*Selected text*.

Exemplary embodiments are illustrated by way of example and not limited by the figures of the accompanying drawings, in which like references indicate similar elements.

FIG. 1 —Is an example of a two-dimensional tensor showing the relationship between a tensor transform and a second two-dimensional tensor after a rotation operation.

FIG. 2A—Is an example of a two-dimensional tensor and interpolation of a tensor slice to generate an output.

FIG. 2B—Is an example of a two-dimensional multi-channel tensor and a second two-dimensional tensor after a rotation operator.

FIG. 3 —Is an example of a system for performing tensor operation on multi-dimensional tensors.

FIG. 4 —Is a is a flowchart for providing a method for performing a tensor transform.

DETAILED DESCRIPTION OF EXAMPLE EMBODIMENTS

The following detailed description includes references to the accompanying drawings, which are a part of the detailed description. The drawings show illustrations in accordance with exemplary embodiments. These exemplary embodiments, which are also referred to herein as “examples,” are described in enough detail to enable those skilled in the art to practice the present subject matter. The embodiments can be combined, other embodiments can be utilized, or structural, functional, logical, and electrical changes can be made without departing from the scope of what is claimed. The following detailed description is, therefore, not to be taken in a limiting sense, and the scope is defined by the appended claims and their equivalents.

*What to work on*.
a - In the tensor-transform text, what does FIG. 3 depict?
b - Extend the tensor-transform text by writing what comes after its final sentence.

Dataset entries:
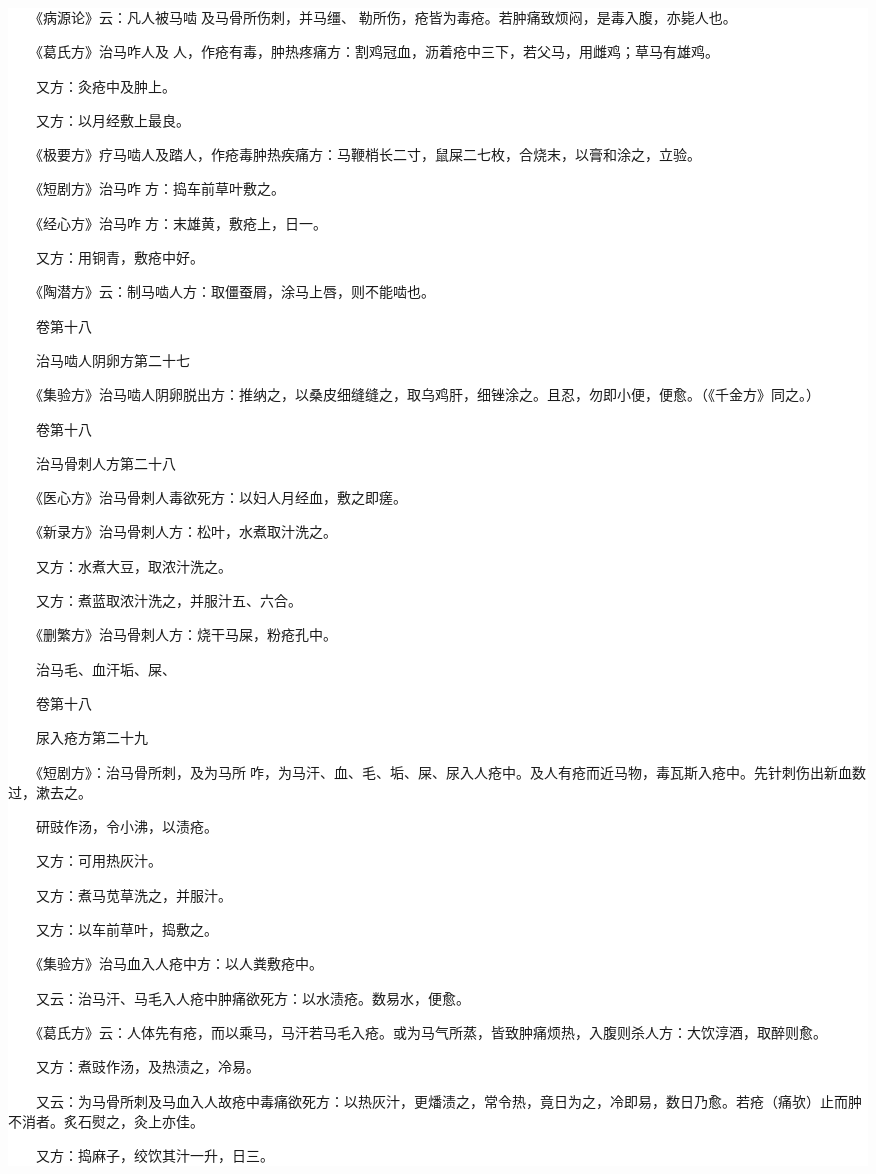 
　　《病源论》云：凡人被马啮 及马骨所伤刺，并马缰、 勒所伤，疮皆为毒疮。若肿痛致烦闷，是毒入腹，亦毙人也。

　　《葛氏方》治马咋人及 人，作疮有毒，肿热疼痛方：割鸡冠血，沥着疮中三下，若父马，用雌鸡；草马有雄鸡。

　　又方：灸疮中及肿上。

　　又方：以月经敷上最良。

　　《极要方》疗马啮人及踏人，作疮毒肿热疾痛方：马鞭梢长二寸，鼠屎二七枚，合烧末，以膏和涂之，立验。

　　《短剧方》治马咋 方：捣车前草叶敷之。

　　《经心方》治马咋 方：末雄黄，敷疮上，日一。

　　又方：用铜青，敷疮中好。

　　《陶潜方》云：制马啮人方：取僵蚕屑，涂马上唇，则不能啮也。

　　卷第十八

　　治马啮人阴卵方第二十七

　　《集验方》治马啮人阴卵脱出方：推纳之，以桑皮细缝缝之，取乌鸡肝，细锉涂之。且忍，勿即小便，便愈。（《千金方》同之。）

　　卷第十八

　　治马骨刺人方第二十八

　　《医心方》治马骨刺人毒欲死方：以妇人月经血，敷之即瘥。

　　《新录方》治马骨刺人方：松叶，水煮取汁洗之。

　　又方：水煮大豆，取浓汁洗之。

　　又方：煮蓝取浓汁洗之，并服汁五、六合。

　　《删繁方》治马骨刺人方：烧干马屎，粉疮孔中。

　　治马毛、血汗垢、屎、

　　卷第十八

　　尿入疮方第二十九

　　《短剧方》：治马骨所刺，及为马所 咋，为马汗、血、毛、垢、屎、尿入人疮中。及人有疮而近马物，毒瓦斯入疮中。先针刺伤出新血数过，漱去之。

　　研豉作汤，令小沸，以渍疮。

　　又方：可用热灰汁。

　　又方：煮马苋草洗之，并服汁。

　　又方：以车前草叶，捣敷之。

　　《集验方》治马血入人疮中方：以人粪敷疮中。

　　又云：治马汗、马毛入人疮中肿痛欲死方：以水渍疮。数易水，便愈。

　　《葛氏方》云：人体先有疮，而以乘马，马汗若马毛入疮。或为马气所蒸，皆致肿痛烦热，入腹则杀人方：大饮淳酒，取醉则愈。

　　又方：煮豉作汤，及热渍之，冷易。

　　又云：为马骨所刺及马血入人故疮中毒痛欲死方：以热灰汁，更燔渍之，常令热，竟日为之，冷即易，数日乃愈。若疮（痛欤）止而肿不消者。炙石熨之，灸上亦佳。

　　又方：捣麻子，绞饮其汁一升，日三。

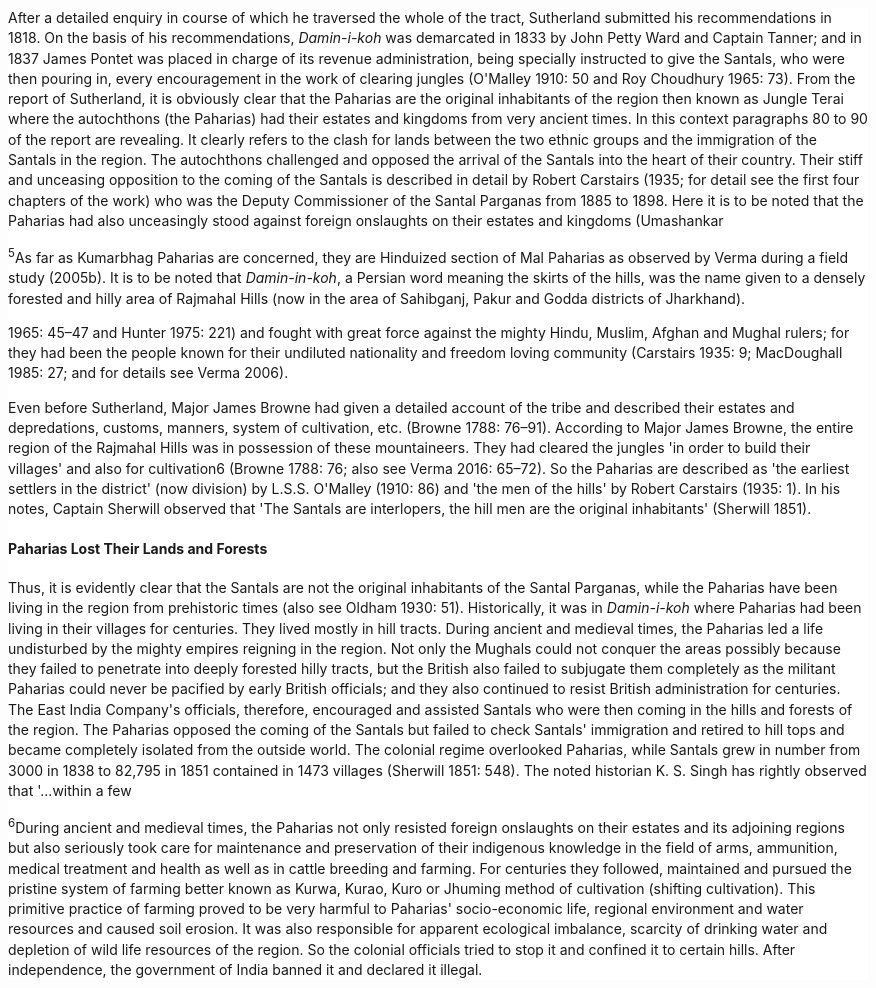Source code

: After a detailed enquiry in course of which he traversed the whole of the tract, Sutherland submitted his recommendations in 1818. On the basis of his recommendations, *Damin-i-koh* was demarcated in 1833 by John Petty Ward and Captain Tanner; and in 1837 James Pontet was placed in charge of its revenue administration, being specially instructed to give the Santals, who were then pouring in, every encouragement in the work of clearing jungles (O'Malley 1910: 50 and Roy Choudhury 1965: 73). From the report of Sutherland, it is obviously clear that the Paharias are the original inhabitants of the region then known as Jungle Terai where the autochthons (the Paharias) had their estates and kingdoms from very ancient times. In this context paragraphs 80 to 90 of the report are revealing. It clearly refers to the clash for lands between the two ethnic groups and the immigration of the Santals in the region. The autochthons challenged and opposed the arrival of the Santals into the heart of their country. Their stiff and unceasing opposition to the coming of the Santals is described in detail by Robert Carstairs (1935; for detail see the first four chapters of the work) who was the Deputy Commissioner of the Santal Parganas from 1885 to 1898. Here it is to be noted that the Paharias had also unceasingly stood against foreign onslaughts on their estates and kingdoms (Umashankar

<sup>5</sup>As far as Kumarbhag Paharias are concerned, they are Hinduized section of Mal Paharias as observed by Verma during a field study (2005b). It is to be noted that *Damin-in-koh*, a Persian word meaning the skirts of the hills, was the name given to a densely forested and hilly area of Rajmahal Hills (now in the area of Sahibganj, Pakur and Godda districts of Jharkhand).

1965: 45–47 and Hunter 1975: 221) and fought with great force against the mighty Hindu, Muslim, Afghan and Mughal rulers; for they had been the people known for their undiluted nationality and freedom loving community (Carstairs 1935: 9; MacDoughall 1985: 27; and for details see Verma 2006).

Even before Sutherland, Major James Browne had given a detailed account of the tribe and described their estates and depredations, customs, manners, system of cultivation, etc. (Browne 1788: 76–91). According to Major James Browne, the entire region of the Rajmahal Hills was in possession of these mountaineers. They had cleared the jungles 'in order to build their villages' and also for cultivation6 (Browne 1788: 76; also see Verma 2016: 65–72). So the Paharias are described as 'the earliest settlers in the district' (now division) by L.S.S. O'Malley (1910: 86) and 'the men of the hills' by Robert Carstairs (1935: 1). In his notes, Captain Sherwill observed that 'The Santals are interlopers, the hill men are the original inhabitants' (Sherwill 1851).

#### **Paharias Lost Their Lands and Forests**

Thus, it is evidently clear that the Santals are not the original inhabitants of the Santal Parganas, while the Paharias have been living in the region from prehistoric times (also see Oldham 1930: 51). Historically, it was in *Damin-i-koh* where Paharias had been living in their villages for centuries. They lived mostly in hill tracts. During ancient and medieval times, the Paharias led a life undisturbed by the mighty empires reigning in the region. Not only the Mughals could not conquer the areas possibly because they failed to penetrate into deeply forested hilly tracts, but the British also failed to subjugate them completely as the militant Paharias could never be pacified by early British officials; and they also continued to resist British administration for centuries. The East India Company's officials, therefore, encouraged and assisted Santals who were then coming in the hills and forests of the region. The Paharias opposed the coming of the Santals but failed to check Santals' immigration and retired to hill tops and became completely isolated from the outside world. The colonial regime overlooked Paharias, while Santals grew in number from 3000 in 1838 to 82,795 in 1851 contained in 1473 villages (Sherwill 1851: 548). The noted historian K. S. Singh has rightly observed that '...within a few

<sup>6</sup>During ancient and medieval times, the Paharias not only resisted foreign onslaughts on their estates and its adjoining regions but also seriously took care for maintenance and preservation of their indigenous knowledge in the field of arms, ammunition, medical treatment and health as well as in cattle breeding and farming. For centuries they followed, maintained and pursued the pristine system of farming better known as Kurwa, Kurao, Kuro or Jhuming method of cultivation (shifting cultivation). This primitive practice of farming proved to be very harmful to Paharias' socio-economic life, regional environment and water resources and caused soil erosion. It was also responsible for apparent ecological imbalance, scarcity of drinking water and depletion of wild life resources of the region. So the colonial officials tried to stop it and confined it to certain hills. After independence, the government of India banned it and declared it illegal.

*Task-by-task outputs*.
a - A system for performing tensor operation on multi-dimensional tensors.

b -
A tensor is a container that can house data in N dimensions. A tensor can also be defined as a multi-dimensional matrix of numbers. A two-dimensional array can represent the pixels of an image. A three-dimensional array can represent a volume. Often and erroneously used is the use of tensor interchangeably with a matrix (which is specifically a 2-dimensional tensor). Tensors are generalizations of matrices to N-dimensional spaces. One example of a tensor is a two-dimensional array that represents image pixels in a two-dimensional coordinate system at distinct points.
Tensor operators can generate a request for data that does not lie on a distinct point within a source tensor or source tensor array. Thus, to minimize the artifacts caused by requesting data not lying on a discrete data point within a source tensor array, data within the source tensor can be interpolated to estimate the output tensor resulting from the tensor operator.
Associated with the tensor operation is a transformation guide. The transformation guide contains information about which dimensions of the tensor are subject to a tensor operator. Additionally, the transformation guide includes information for creating the transformation of the source tensor to a transformed tensor. These values are referred to as the index values. Further, the transformation guide includes information regarding an N-dimensional space of interest to be processed. For a two-dimensional space, the space is an area that can be an image. The transformation guide, also referred to as the guide, can be a data structure or an array of information. A slice is a continuous subset of a tensor.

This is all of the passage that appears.